寒潭堡的梅林在秋雨中染上了层淡红,零星的花苞顶着水珠,像缀在枝头的胭脂。林安牵着骆驼走进堡门时,张婶正站在门内搓着手,眼眶红红的:“可算回来了!我炖了羊肉汤,就等你们进门呢。”
李石第一个冲过去,鼻子使劲嗅着:“闻着就香!张婶,这次北境的麦子磨的面,能做三笼屉麦饼不?”
“少不了你的。”张婶笑着拍他胳膊,目光落在林安身上,见他穿着件新皮袄,不由啧啧称奇,“这北境的皮子就是厚实,比咱们的羊皮袄暖和多了。”
林越将玄铁盾靠在祠堂门口,盾上的冰鸟玄铁牌在火光下泛着冷光。柳无涯坐在门槛上,手里转着个旱烟袋,浑浊的眼睛里带着笑意:“听说北境收了三百袋麦子?比咱们堡里还多?”
“可不是嘛,”林安解下玄铁剑,剑穗的银链上还沾着北境的尘土,“阿依娜说,够他们吃到明年麦熟。”他从行囊里掏出老萨满送的冻果干,递到柳无涯面前,“这是北境的特产,甜得很。”
柳无涯捏起一块放进嘴里,眯着眼品了品:“不错,比寒潭的野枣子有滋味。”他指了指祠堂供桌,“白灵去锁龙关送药材了,留了话,让你们回来就去药圃看看,她种的雪绒花开花了。”
药圃里果然热闹。蓝紫色的雪绒花挤挤挨挨地开着,与黄色的野菊相映,像块绣满花纹的锦缎。赵丫蹲在花田边,小心翼翼地掐下几朵枯花:“白灵婶婶说,这花籽要趁天好晒干,明年能种满整个演武场。”
“北境的孩子说,雪绒花在冰原上能开三个月,”林安蹲在她身边,看着花瓣上的露珠,“阿依娜说要学咱们的法子,在暖房里种,让冬天也有花看。”
赵丫的指尖轻轻拂过花瓣,忽然笑了:“她还说什么了?”
“说让咱们开春一定去,”林安想起阿依娜的笑脸,“说要教我们做北境的奶酒,用新收的麦子酿。”
两人正说着,李石举着个陶碗跑过来,碗里盛着热气腾腾的羊肉汤:“快尝尝!张婶放了北境的冻果,酸甜口的,比去年的好喝十倍!”
汤里的羊肉炖得酥烂,冻果的酸味中和了油腻,喝一口暖到心口。林安看着李石满足的样子,忽然觉得这寒潭堡的秋天,因为北境的点缀,多了些不一样的滋味。

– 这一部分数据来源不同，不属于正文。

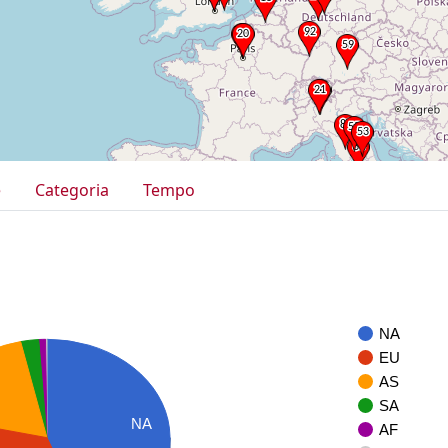
e
Categoria
Tempo
NA
EU
AS
SA
NA
AF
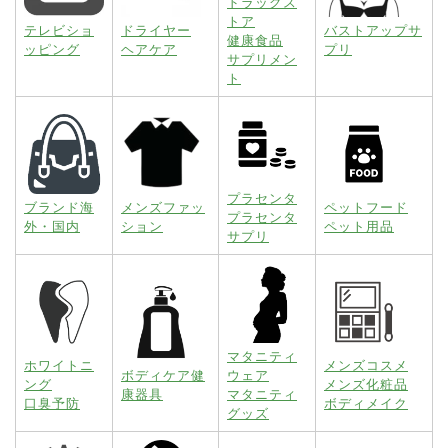
ドラッグス
トア
テレビショ
ドライヤー
バストアップサ
健康食品
ッピング
ヘアケア
プリ
サプリメン
ト
プラセンタ
ブランド海
メンズファッ
ペットフード
プラセンタ
外・国内
ション
ペット用品
サプリ
マタニティ
ホワイトニ
メンズコスメ
ボディケア健
ウェア
ング
メンズ化粧品
康器具
マタニティ
口臭予防
ボディメイク
グッズ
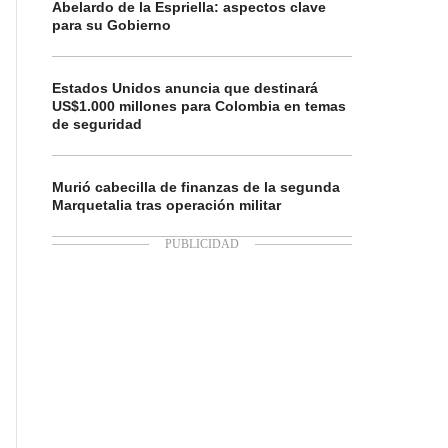
Abelardo de la Espriella: aspectos clave
para su Gobierno
Estados Unidos anuncia que destinará
US$1.000 millones para Colombia en temas
de seguridad
Murió cabecilla de finanzas de la segunda
Marquetalia tras operación militar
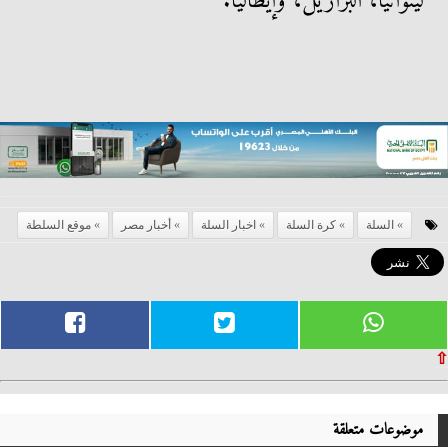
ليتوانيا، البرازيل، وإيطاليا.
السلة
كرة السلة
اخبار السلة
أخبار مصر
موقع السلطة
⇧
موضوعات متعلقة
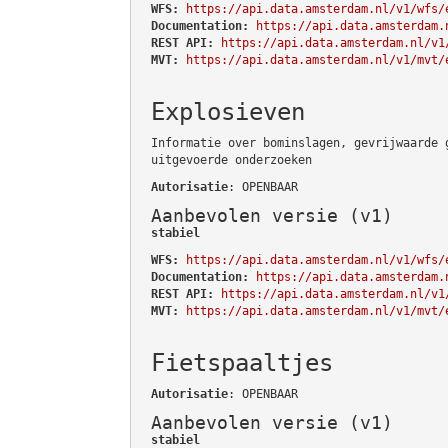
WFS:
https://api.data.amsterdam.nl/v1/wfs/
Documentation:
https://api.data.amsterdam.
REST API:
https://api.data.amsterdam.nl/v1
MVT:
https://api.data.amsterdam.nl/v1/mvt/
Explosieven
Informatie over bominslagen, gevrijwaarde 
uitgevoerde onderzoeken
Autorisatie
: OPENBAAR
Aanbevolen versie (v1)
stabiel
WFS:
https://api.data.amsterdam.nl/v1/wfs/
Documentation:
https://api.data.amsterdam.
REST API:
https://api.data.amsterdam.nl/v1
MVT:
https://api.data.amsterdam.nl/v1/mvt/
Fietspaaltjes
Autorisatie
: OPENBAAR
Aanbevolen versie (v1)
stabiel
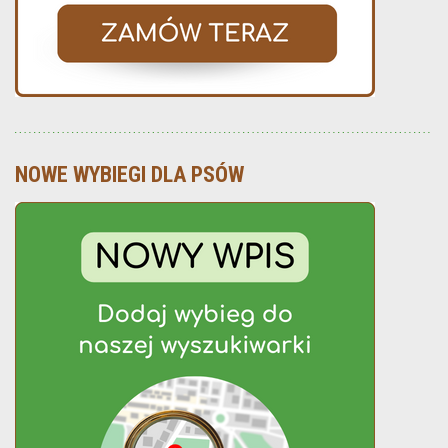
NOWE WYBIEGI DLA PSÓW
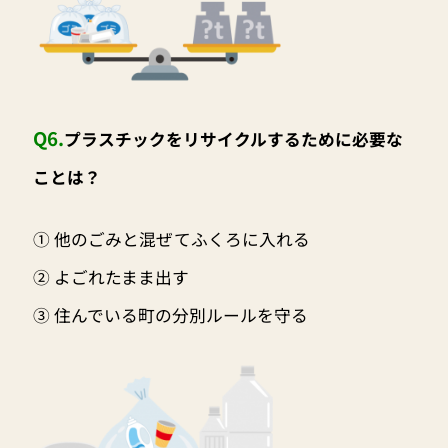
Q6.
プラスチックをリサイクルするために必要な
ことは？
① 他のごみと混ぜてふくろに入れる
② よごれたまま出す
③ 住んでいる町の分別ルールを守る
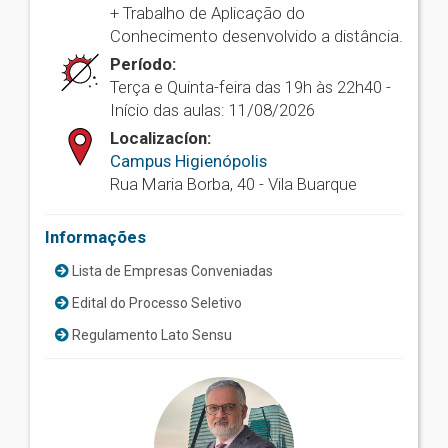
+ Trabalho de Aplicação do
Conhecimento desenvolvido a distância.
Período:
Terça e Quinta-feira das 19h às 22h40 -
Início das aulas: 11/08/2026
Localizacíon:
Campus Higienópolis
Rua Maria Borba, 40 - Vila Buarque
Informações
Lista de Empresas Conveniadas
Edital do Processo Seletivo
Regulamento Lato Sensu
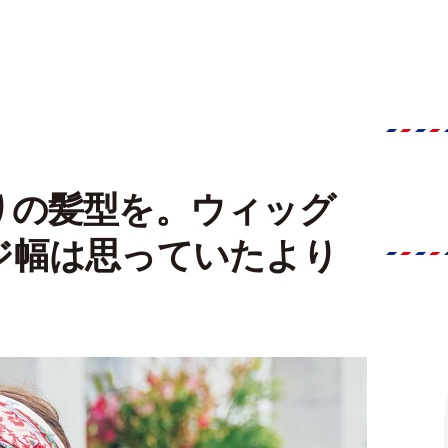
りの髪型を。ウィッグ
ジ幅は思っていたより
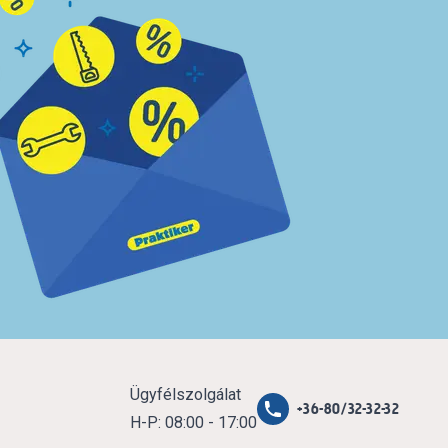
Ügyfélszolgálat
+36-80/32-32-32
H-P: 08:00 - 17:00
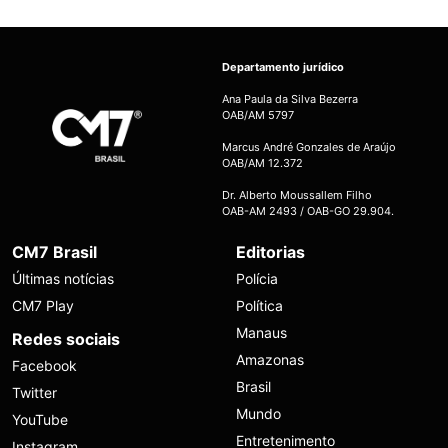
Departamento jurídico
Ana Paula da Silva Bezerra
OAB/AM 5797
Marcus André Gonzales de Araújo
OAB/AM 12.372
Dr. Alberto Moussallem Filho
OAB-AM 2493 / OAB-GO 29.904.
CM7 Brasil
Editorias
Últimas notícias
Polícia
CM7 Play
Política
Manaus
Redes sociais
Amazonas
Facebook
Brasil
Twitter
Mundo
YouTube
Entretenimento
Instagram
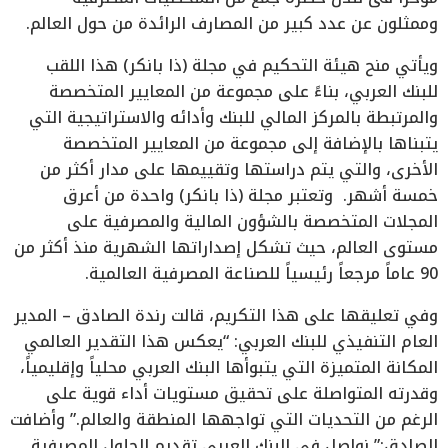
وممثلون عن عدد كبير من المصارف الرائدة من حول العالم.
ويأتي منح هيئة التحكيم في مجلة (ذا بانكر) هذا اللقب
للبنك العربي، بناءً على مجموعة من المعايير المتخصصة
والمرتبطة بالمركز المالي للبنك وأدائه والاستراتيجية التي
يتبناها بالإضافة إلى مجموعة من المعايير المتخصصة
الأخرى، والتي يتم دراستها وتقييمها على مدار أكثر من
خمسة أشهر. وتعتبر مجلة (ذا بانكر) واحدة من أعرق
المجلات المتخصصة بالشؤون المالية والمصرفية على
مستوى العالم، حيث تشكل إصداراتها الشهرية منذ أكثر من
90 عاماً مرجعاً رئيسياً للصناعة المصرفية العالمية.
وفي تعليقها على هذا التكريم، قالت رندة الصادق – المدير
العام التنفيذي للبنك العربي: “يعكس هذا التقدير العالمي
المكانة المتميزة التي يتبوأها البنك العربي محلياً وإقليمياً،
وقدرته المتواصلة على تحقيق مستويات أداء قوية على
الرغم من التحديات التي تواجهها المنطقة والعالم.” وأضافت
الصادق:” نواصل في البنك العربي تقديم الحلول المصرفية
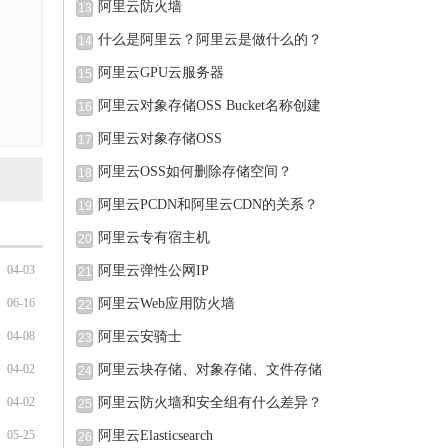
阿里云防火墙
13
什么是阿里云？阿里云是做什么的？
14
阿里云GPU云服务器
15
阿里云对象存储OSS Bucket名称创建
16
完可
阿里云对象存储OSS
17
阿里云OSS如何删除存储空间？
18
阿里云PCDN和阿里云CDN的关系？
19
阿里云专有宿主机
20
04-03
阿里云弹性公网IP
21
06-16
阿里云Web应用防火墙
22
04-08
阿里云安骑士
23
04-02
阿里云块存储、对象存储、文件存储
24
04-02
阿里云防火墙和安全组有什么差异？
25
05-25
阿里云Elasticsearch
26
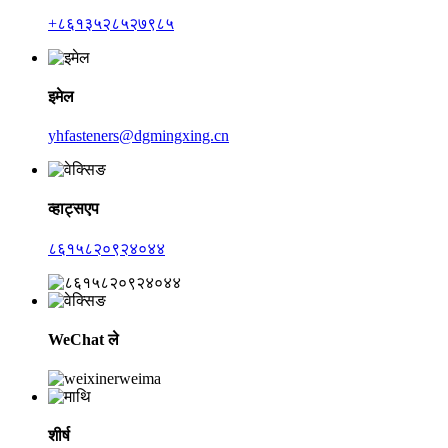
+८६१३५२८५२७९८५
इमेल
yhfasteners@dgmingxing.cn
व्हाट्सएप
८६१५८२०९२४०४४
WeChat ले
शीर्ष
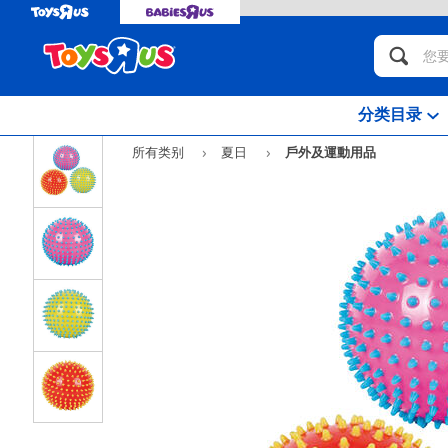
分类目录
所有类别
夏日
戶外及運動用品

傍晚的祠堂里,灯火通明。林越铺开北境的地图,用炭笔在上面圈出几处适合耕种的洼地:“开春后,我带一队人去北境,帮他们修第二条水渠,争取再多垦五十亩地。”
“我跟你去!”李石立刻举手,宽刃短剑在腰间晃悠,“我力气大,挖渠肯定用得上!”
赵丫也点头:“我去教他们辨识新的草药,白灵婶婶说北境有种冻土下的根须,能治风寒,我得去看看。”
林安看着地图上密密麻麻的标记,忽然想起阿木抱着麦糕的样子:“我去教孩子们种谷子,北境的土地适合种这个,产量比麦子还高。”